周鉄海は国際舞台に中国人作家が登場しつつあった当時の状況を注意深く観察しました。そこで気付いたことは、中国現代美術は欧米の主流を手本に西欧美術に喰い込もうとしているが、それは本当の美術として受け入れられている訳ではない、中国現代美術の役割とは、欧米において偽薬(Placebo)のような働きをする事ではないか、ということです。つまり、効き目の無い(=主流の美術ではない)が、薬だと言って医師が処方すれば効いてしまうこともある代物と同じなのです。

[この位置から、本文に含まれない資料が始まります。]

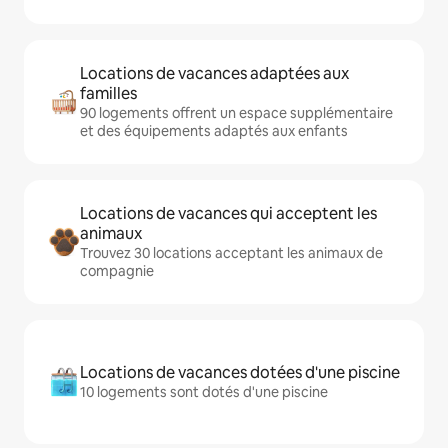
Locations de vacances adaptées aux
familles
90 logements offrent un espace supplémentaire
et des équipements adaptés aux enfants
Locations de vacances qui acceptent les
animaux
Trouvez 30 locations acceptant les animaux de
compagnie
Locations de vacances dotées d'une piscine
10 logements sont dotés d'une piscine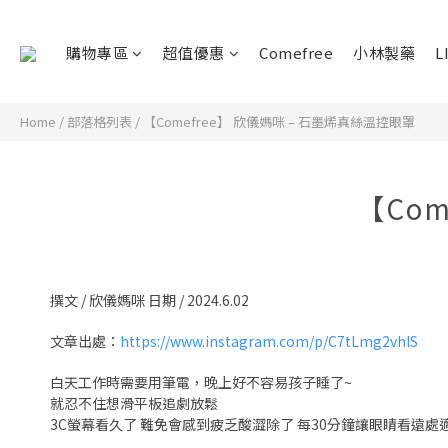
購物專區
超值優惠
Comefree
小林製藥
L
Home
/
部落格列表
/
【Comefree】 欣儀媽咪 – 石墨烯真絲溫控眼罩
【Co
撰文 / 欣儀媽咪 日期 / 2024.6.02
文章出處：
https://www.instagram.com/p/C7tLmg2vhlS
白天工作時需要用筆電，晚上好不容易孩子睡了~
就忍不住想滑平板追劇放鬆
3C螢幕看久了 難免會感到疲乏酸澀除了 每30分鐘讓眼睛看遠處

20世紀末の10年は、倦怠感に包まれた西欧美術が自分自身を治療するために世界各地の美術を渉猟しはじめます。アフリカ、アジア、アセアニア、アメリカなど世界のすみずみまでジャーナリストやキュレーターは出かけて行き、それまで西欧の規範では美術とされなかった呪術から西欧と各地の伝統を混合した美術、ローカルな近代美術にいたるまで、さまざまな表現を求めてアーティスト探しに躍起になりました。 それらは西欧の伝統が築いてきた美術とはほど遠いものでした。しかし西欧人は偽薬であろうとも、それを飲まずにはいられないほどの健康状態だったのです。周鉄海はその事情を知った時から上海に工房を築き、偽薬を世界各地に送り始めました。周鉄海の仕事はいかなる偽薬を生産するかを決める市場調査、偽薬の設計技師、生産工程の管理者です。世界のどこにどのような偽薬を送り込めば効果があるかを常に考えながら、携帯電話を手に上海で日々多忙に過ごしています。この偽薬は主に駱駝(キャメル)の姿をしています。

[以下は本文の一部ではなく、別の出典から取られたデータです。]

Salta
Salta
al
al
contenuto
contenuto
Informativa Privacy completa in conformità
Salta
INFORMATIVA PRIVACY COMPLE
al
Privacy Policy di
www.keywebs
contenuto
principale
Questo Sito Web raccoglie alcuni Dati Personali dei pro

ところでもう一つの薬は強壮剤(Tonic)です。これは最近周鉄海が製造を始めた薬です。中国人が毎日健康のために飲む民間薬。こちらは効き目があることになっていますが、しかしそれもまた心理的な効果の方が大きな薬ではないでしょうか。この薬は、西欧かを恐れる中国人、西欧化に乗り遅れた中国人に効き目がある薬です。こちらの薬は伝統的な中国水墨画の姿をしています。しかし良く見ると現代化された絵画はアクリル絵具でキャンバスに描かれています。やはり、伝統的な強壮剤も西欧化の波に勝てないようです。

今回、周鉄海は初めて偽薬と強壮剤の効き目をニューヨークで試します。